Sometimes I wish I could pull aside GottaBook visitors and give them answers to the questions that got them here ("no, Fibonacci did NOT have 13 children.") ... or ask them questions myself. And I must say that one question I want to ask the most is "why do you need Cliff Notes for a picture book?"
Yes, almost every day "Cliff Notes xxxxxx" is a search term that gets folks here, and that xxxxxx is truly a variable, representing pretty much any well known picture book around. So who's searching? Are these college students in a children's literature class? Teachers trying to learn how they might teach a random picture book they don't know well? Parents forced to answer questions from children and remembering back to their high school days?
But, of course, the only way I can ask is by posting the question in general right here.

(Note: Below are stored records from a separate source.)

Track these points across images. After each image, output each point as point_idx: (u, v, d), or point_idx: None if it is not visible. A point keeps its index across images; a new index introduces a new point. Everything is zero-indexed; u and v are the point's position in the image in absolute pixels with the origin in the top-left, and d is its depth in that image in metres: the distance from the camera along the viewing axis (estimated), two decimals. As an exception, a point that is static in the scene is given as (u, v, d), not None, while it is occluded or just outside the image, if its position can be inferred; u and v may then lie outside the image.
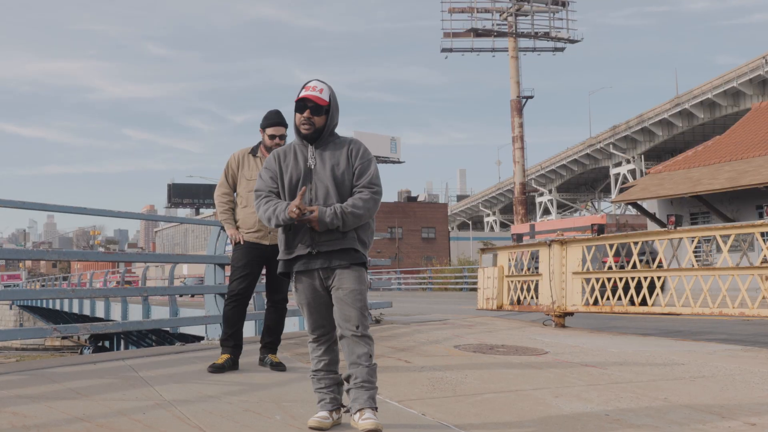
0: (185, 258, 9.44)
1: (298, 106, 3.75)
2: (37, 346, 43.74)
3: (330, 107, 3.79)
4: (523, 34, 63.94)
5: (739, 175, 24.16)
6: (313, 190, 3.70)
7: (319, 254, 3.67)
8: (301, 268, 3.71)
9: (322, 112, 3.76)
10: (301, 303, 3.77)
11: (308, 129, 3.74)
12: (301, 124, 3.75)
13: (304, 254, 3.68)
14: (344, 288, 3.66)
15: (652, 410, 4.26)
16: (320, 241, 3.66)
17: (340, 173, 3.72)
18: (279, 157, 3.85)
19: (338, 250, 3.68)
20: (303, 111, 3.74)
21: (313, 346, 3.84)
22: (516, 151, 62.50)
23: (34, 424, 3.70)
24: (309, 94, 3.73)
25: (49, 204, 6.72)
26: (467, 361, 6.30)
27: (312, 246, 3.66)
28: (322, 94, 3.76)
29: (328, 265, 3.67)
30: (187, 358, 6.40)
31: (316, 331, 3.80)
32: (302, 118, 3.74)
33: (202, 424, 3.79)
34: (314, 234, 3.65)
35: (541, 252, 10.23)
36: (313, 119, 3.74)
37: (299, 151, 3.80)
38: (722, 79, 56.77)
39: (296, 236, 3.69)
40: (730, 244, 8.09)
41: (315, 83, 3.80)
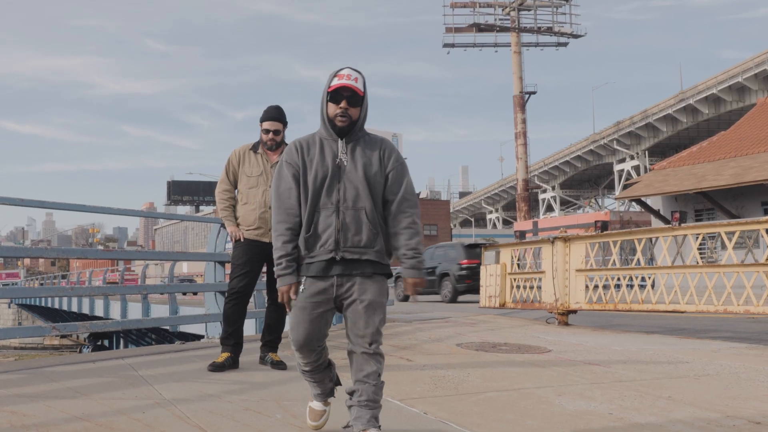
0: (185, 256, 9.46)
1: (334, 96, 3.42)
2: (36, 345, 43.81)
3: (365, 97, 3.50)
4: (526, 29, 63.90)
5: (744, 171, 24.14)
6: (341, 190, 3.38)
7: (342, 260, 3.37)
8: (319, 273, 3.37)
9: (359, 102, 3.45)
10: (300, 307, 3.40)
11: (345, 121, 3.42)
12: (337, 116, 3.41)
13: (326, 259, 3.36)
14: (364, 299, 3.37)
15: (656, 409, 4.26)
16: (346, 246, 3.36)
17: (372, 174, 3.43)
18: (302, 149, 3.49)
19: (368, 260, 3.40)
20: (339, 101, 3.40)
21: (299, 355, 3.53)
22: (519, 148, 62.48)
23: (32, 423, 3.71)
24: (346, 83, 3.39)
25: (47, 201, 6.71)
26: (470, 359, 6.31)
27: (336, 251, 3.36)
28: (358, 83, 3.43)
29: (349, 272, 3.38)
30: (187, 356, 6.41)
31: (306, 345, 3.45)
32: (338, 109, 3.40)
33: (203, 423, 3.80)
34: (340, 237, 3.35)
35: (544, 249, 10.23)
36: (350, 111, 3.42)
37: (327, 146, 3.47)
38: (727, 74, 56.70)
39: (318, 238, 3.37)
40: (735, 240, 8.09)
41: (348, 71, 3.44)
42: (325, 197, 3.38)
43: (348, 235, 3.36)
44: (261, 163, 5.82)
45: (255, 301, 9.02)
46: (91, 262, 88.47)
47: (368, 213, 3.40)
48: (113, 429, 3.64)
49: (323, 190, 3.39)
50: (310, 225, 3.38)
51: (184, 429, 3.68)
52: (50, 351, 40.33)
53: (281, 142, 5.89)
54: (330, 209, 3.37)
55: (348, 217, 3.37)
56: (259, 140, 5.94)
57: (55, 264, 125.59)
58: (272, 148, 5.85)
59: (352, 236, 3.36)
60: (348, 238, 3.36)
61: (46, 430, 3.59)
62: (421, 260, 3.45)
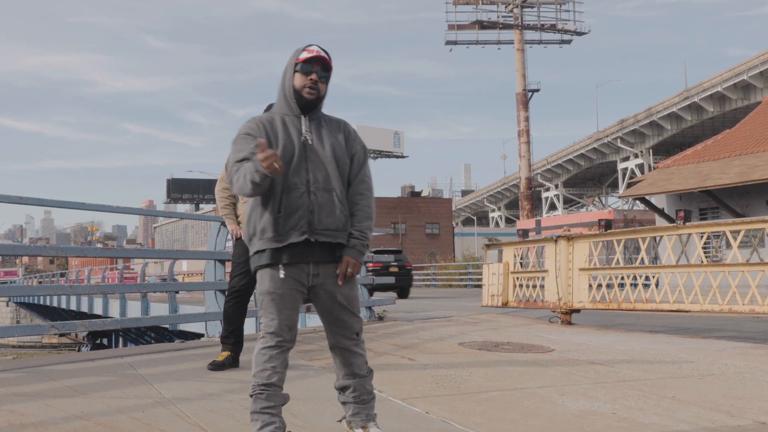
0: (185, 254, 9.46)
1: (304, 68, 3.32)
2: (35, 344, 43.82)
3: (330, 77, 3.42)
4: (529, 26, 63.82)
5: (749, 169, 24.10)
6: (311, 171, 3.25)
7: (316, 244, 3.22)
8: (294, 259, 3.20)
9: (328, 79, 3.38)
10: (274, 293, 3.21)
11: (313, 94, 3.32)
12: (305, 87, 3.30)
13: (299, 242, 3.21)
14: (343, 292, 3.28)
15: (660, 409, 4.26)
16: (319, 228, 3.21)
17: (340, 155, 3.33)
18: (264, 125, 3.32)
19: (340, 244, 3.28)
20: (310, 73, 3.31)
21: (272, 354, 3.23)
22: (522, 146, 62.44)
23: (31, 422, 3.71)
24: (317, 55, 3.32)
25: (46, 199, 6.71)
26: (472, 358, 6.31)
27: (310, 233, 3.20)
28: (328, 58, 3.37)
29: (323, 260, 3.24)
30: (187, 355, 6.41)
31: (283, 334, 3.22)
32: (308, 81, 3.30)
33: (203, 422, 3.80)
34: (313, 218, 3.20)
35: (547, 248, 10.22)
36: (319, 84, 3.33)
37: (290, 122, 3.33)
38: (732, 72, 56.60)
39: (288, 219, 3.19)
40: (740, 239, 8.07)
41: (317, 48, 3.36)
42: (294, 176, 3.23)
43: (321, 216, 3.22)
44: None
45: (255, 300, 9.01)
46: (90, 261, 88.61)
47: (339, 195, 3.29)
48: (112, 428, 3.64)
49: (291, 168, 3.24)
50: (279, 206, 3.20)
51: (184, 428, 3.68)
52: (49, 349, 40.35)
53: None
54: (301, 189, 3.22)
55: (320, 198, 3.23)
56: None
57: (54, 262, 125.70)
58: None
59: (325, 218, 3.23)
60: (321, 219, 3.22)
61: (44, 429, 3.59)
62: (366, 245, 3.33)
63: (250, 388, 3.24)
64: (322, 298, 3.29)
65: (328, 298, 3.28)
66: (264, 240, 3.23)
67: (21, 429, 3.57)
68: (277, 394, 3.24)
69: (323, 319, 3.38)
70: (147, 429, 3.64)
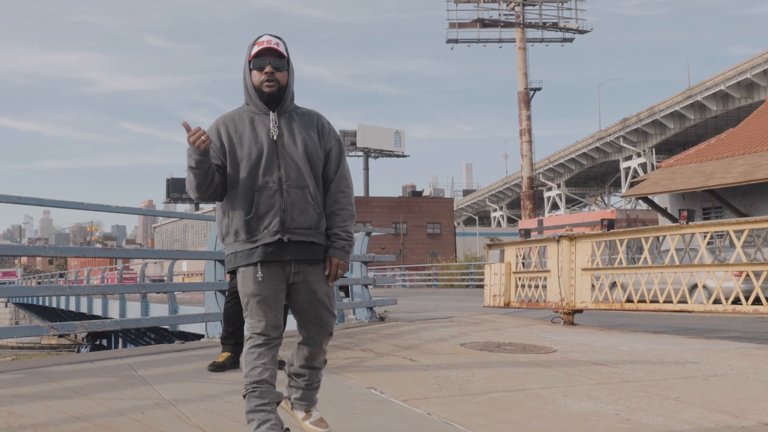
0: (185, 254, 9.45)
1: (256, 63, 3.26)
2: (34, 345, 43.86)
3: (290, 62, 3.34)
4: (531, 24, 63.81)
5: (753, 168, 24.09)
6: (282, 167, 3.21)
7: (290, 243, 3.20)
8: (269, 258, 3.18)
9: (285, 66, 3.29)
10: (259, 296, 3.19)
11: (273, 86, 3.25)
12: (263, 82, 3.25)
13: (272, 242, 3.19)
14: (324, 290, 3.30)
15: (663, 410, 4.25)
16: (292, 227, 3.20)
17: (312, 150, 3.28)
18: (225, 127, 3.29)
19: (313, 243, 3.27)
20: (263, 66, 3.25)
21: (260, 351, 3.21)
22: (523, 145, 62.42)
23: (30, 423, 3.71)
24: (267, 46, 3.25)
25: (45, 199, 6.71)
26: (474, 359, 6.31)
27: (283, 232, 3.18)
28: (279, 47, 3.28)
29: (299, 258, 3.23)
30: (187, 356, 6.41)
31: (270, 332, 3.21)
32: (263, 75, 3.25)
33: (203, 423, 3.80)
34: (286, 216, 3.18)
35: (549, 248, 10.22)
36: (276, 75, 3.26)
37: (258, 120, 3.29)
38: (735, 71, 56.57)
39: (261, 219, 3.18)
40: (744, 239, 8.07)
41: (268, 37, 3.30)
42: (264, 176, 3.20)
43: (294, 215, 3.20)
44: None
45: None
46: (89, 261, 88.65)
47: (311, 192, 3.26)
48: (112, 429, 3.64)
49: (260, 168, 3.21)
50: (251, 206, 3.18)
51: (184, 429, 3.68)
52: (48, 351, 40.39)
53: None
54: (272, 188, 3.19)
55: (292, 195, 3.21)
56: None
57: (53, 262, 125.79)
58: None
59: (297, 216, 3.21)
60: (294, 218, 3.20)
61: (44, 430, 3.59)
62: (351, 243, 3.35)
63: (243, 388, 3.24)
64: (302, 294, 3.29)
65: (308, 295, 3.29)
66: (238, 242, 3.22)
67: (20, 430, 3.57)
68: (270, 391, 3.23)
69: (299, 317, 3.37)
70: (147, 431, 3.64)
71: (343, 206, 3.34)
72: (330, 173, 3.36)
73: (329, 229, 3.33)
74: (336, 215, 3.33)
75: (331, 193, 3.35)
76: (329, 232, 3.33)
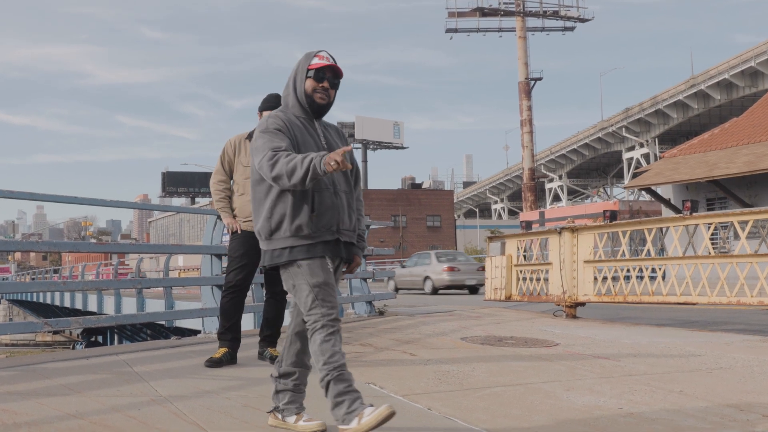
0: (181, 248, 9.45)
1: (317, 75, 3.51)
2: (28, 342, 43.88)
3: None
4: (531, 13, 63.72)
5: (757, 158, 24.07)
6: (333, 173, 3.46)
7: (341, 243, 3.52)
8: (326, 254, 3.44)
9: (337, 87, 3.60)
10: (329, 284, 3.40)
11: (324, 99, 3.54)
12: (316, 92, 3.52)
13: (330, 240, 3.46)
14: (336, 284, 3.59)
15: (667, 403, 4.26)
16: (343, 229, 3.50)
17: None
18: (289, 124, 3.52)
19: (352, 244, 3.61)
20: (321, 80, 3.52)
21: (335, 338, 3.36)
22: (524, 135, 62.41)
23: (24, 421, 3.71)
24: (330, 63, 3.52)
25: (38, 193, 6.71)
26: (475, 353, 6.31)
27: (339, 233, 3.48)
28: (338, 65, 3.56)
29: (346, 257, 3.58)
30: (184, 352, 6.42)
31: (336, 312, 3.41)
32: (319, 87, 3.52)
33: (200, 420, 3.80)
34: (340, 218, 3.47)
35: (551, 240, 10.22)
36: (330, 91, 3.56)
37: (307, 125, 3.57)
38: (739, 59, 56.52)
39: (321, 218, 3.41)
40: (749, 230, 8.08)
41: (327, 54, 3.56)
42: (323, 178, 3.39)
43: (343, 217, 3.50)
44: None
45: (253, 295, 9.02)
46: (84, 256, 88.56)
47: (351, 197, 3.60)
48: (108, 427, 3.64)
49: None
50: (313, 205, 3.40)
51: (181, 426, 3.68)
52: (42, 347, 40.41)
53: None
54: (330, 190, 3.45)
55: (342, 199, 3.51)
56: (255, 129, 5.92)
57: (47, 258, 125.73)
58: None
59: (346, 219, 3.51)
60: (344, 220, 3.50)
61: (38, 428, 3.59)
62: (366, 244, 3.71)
63: (325, 374, 3.32)
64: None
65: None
66: (297, 237, 3.41)
67: (15, 428, 3.57)
68: (348, 372, 3.38)
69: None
70: (143, 427, 3.64)
71: (361, 212, 3.70)
72: (352, 182, 3.68)
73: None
74: (358, 220, 3.68)
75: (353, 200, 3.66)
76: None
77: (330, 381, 3.31)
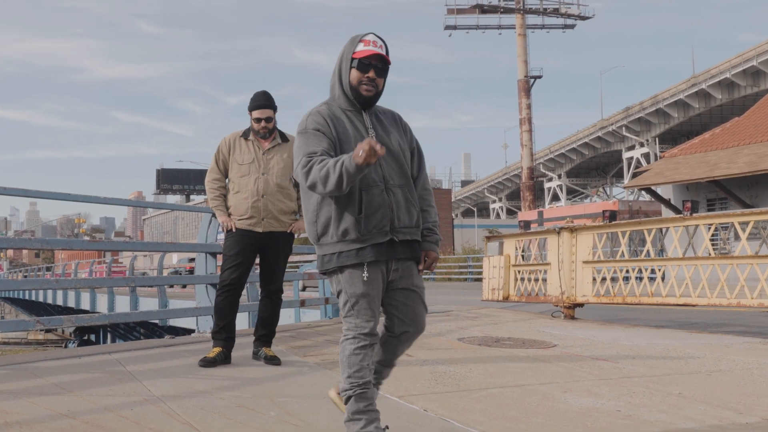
0: (175, 246, 9.45)
1: (360, 64, 3.30)
2: (20, 340, 43.84)
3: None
4: (531, 10, 63.67)
5: (759, 158, 24.10)
6: (384, 167, 3.28)
7: (398, 242, 3.29)
8: (379, 257, 3.24)
9: (386, 73, 3.37)
10: (369, 296, 3.25)
11: (371, 90, 3.32)
12: (362, 84, 3.30)
13: (383, 242, 3.24)
14: (418, 285, 3.39)
15: (666, 406, 4.27)
16: (399, 227, 3.27)
17: (404, 149, 3.41)
18: (331, 120, 3.32)
19: (415, 241, 3.38)
20: (367, 70, 3.30)
21: (366, 352, 3.27)
22: (523, 134, 62.39)
23: (15, 420, 3.71)
24: (375, 50, 3.30)
25: (31, 190, 6.68)
26: (472, 354, 6.31)
27: (393, 232, 3.25)
28: (384, 51, 3.34)
29: (402, 256, 3.31)
30: (177, 351, 6.41)
31: (376, 332, 3.31)
32: (365, 78, 3.30)
33: (193, 420, 3.80)
34: (394, 216, 3.25)
35: (549, 240, 10.23)
36: (377, 81, 3.33)
37: (354, 118, 3.36)
38: (741, 58, 56.53)
39: (370, 219, 3.19)
40: (749, 231, 8.08)
41: (374, 38, 3.33)
42: (370, 174, 3.23)
43: (400, 214, 3.28)
44: (252, 151, 5.80)
45: (248, 294, 9.02)
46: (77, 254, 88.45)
47: (410, 191, 3.37)
48: (100, 427, 3.64)
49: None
50: (359, 206, 3.20)
51: (174, 426, 3.68)
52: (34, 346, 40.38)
53: (273, 129, 5.88)
54: (379, 188, 3.24)
55: (397, 195, 3.29)
56: (249, 127, 5.92)
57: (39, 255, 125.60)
58: (265, 136, 5.83)
59: (403, 216, 3.29)
60: (400, 218, 3.28)
61: (30, 428, 3.59)
62: (440, 238, 3.50)
63: (347, 388, 3.26)
64: (400, 290, 3.37)
65: (406, 290, 3.37)
66: (344, 242, 3.23)
67: (5, 428, 3.57)
68: (373, 391, 3.33)
69: (395, 312, 3.40)
70: (135, 427, 3.64)
71: (429, 203, 3.50)
72: (414, 171, 3.48)
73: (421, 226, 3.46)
74: (425, 211, 3.48)
75: (418, 190, 3.47)
76: (422, 227, 3.45)
77: (352, 396, 3.26)
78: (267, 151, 5.80)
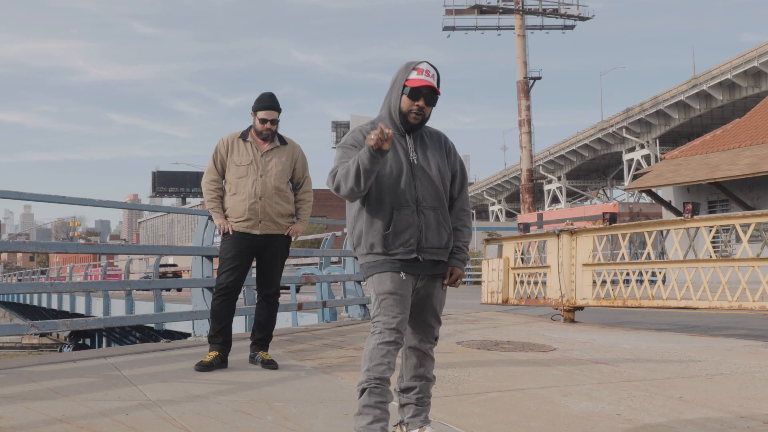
0: (171, 250, 9.43)
1: (412, 93, 3.45)
2: (14, 344, 43.75)
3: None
4: (530, 10, 63.73)
5: (760, 160, 24.13)
6: (419, 190, 3.45)
7: (423, 261, 3.45)
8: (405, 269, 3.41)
9: (435, 102, 3.51)
10: (397, 294, 3.39)
11: (419, 119, 3.47)
12: (411, 112, 3.45)
13: (407, 259, 3.42)
14: (437, 297, 3.54)
15: (666, 410, 4.27)
16: (426, 247, 3.44)
17: (443, 172, 3.55)
18: None
19: (442, 261, 3.53)
20: (417, 99, 3.44)
21: (389, 349, 3.38)
22: (523, 136, 62.43)
23: (10, 425, 3.70)
24: (427, 81, 3.44)
25: (25, 192, 6.68)
26: (471, 358, 6.32)
27: (418, 251, 3.43)
28: (435, 80, 3.49)
29: (430, 273, 3.48)
30: (173, 355, 6.41)
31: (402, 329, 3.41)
32: (414, 106, 3.45)
33: (189, 425, 3.80)
34: (422, 236, 3.42)
35: (549, 242, 10.23)
36: (425, 109, 3.48)
37: (396, 140, 3.50)
38: (742, 59, 56.59)
39: (397, 236, 3.39)
40: (751, 233, 8.09)
41: (427, 66, 3.48)
42: (404, 195, 3.41)
43: (428, 235, 3.44)
44: (251, 152, 5.80)
45: (245, 297, 9.02)
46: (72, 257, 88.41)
47: (443, 213, 3.51)
48: (95, 431, 3.64)
49: (399, 187, 3.42)
50: (389, 223, 3.40)
51: (170, 431, 3.68)
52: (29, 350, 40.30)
53: (276, 131, 5.88)
54: (411, 208, 3.42)
55: (427, 216, 3.44)
56: (248, 128, 5.92)
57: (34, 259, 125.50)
58: (267, 138, 5.82)
59: (431, 237, 3.45)
60: (428, 238, 3.44)
61: (24, 432, 3.59)
62: (468, 257, 3.65)
63: (363, 380, 3.35)
64: (418, 302, 3.51)
65: (424, 302, 3.53)
66: (372, 254, 3.45)
67: (-1, 433, 3.57)
68: (388, 389, 3.38)
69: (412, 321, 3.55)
70: (131, 432, 3.64)
71: (464, 223, 3.63)
72: (455, 192, 3.63)
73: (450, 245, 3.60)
74: (459, 231, 3.61)
75: (455, 210, 3.63)
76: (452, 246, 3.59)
77: (366, 389, 3.34)
78: (265, 153, 5.80)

So, uh, anyone?
Tuesday, October 17, 2006
Subscribe to:
Post Comments (Atom)
3 comments:
Here is a possible reason why some people may be looking for Cliff Notes for picture books: I had heard a few years ago about some children's literature courses where students were required to write synopses of 50-75 children's books--a certain percentage of which had to be picture books. (Each student selected the books he/she summarized.) That was the assignment. No book discussion--just write the summaries. I guess the reasoning was that then the students would read lots of children's books. Well, some would and some wouldn't. And the ones who chose not to read that many books probably trolled the Internet and Amazon for information.
The Internet can be a great resource--but I have seen students at both the elementary school level and college level misuse it.
There's a lot of cutting and pasting going on out there in Educationland today. Alas!
What about Cliff's Notes for your blog. Do you have any of those?
Lisa
http://lisayee.livejournal.com
I can't even repeat the most commonly used search term that gets folks to my blog.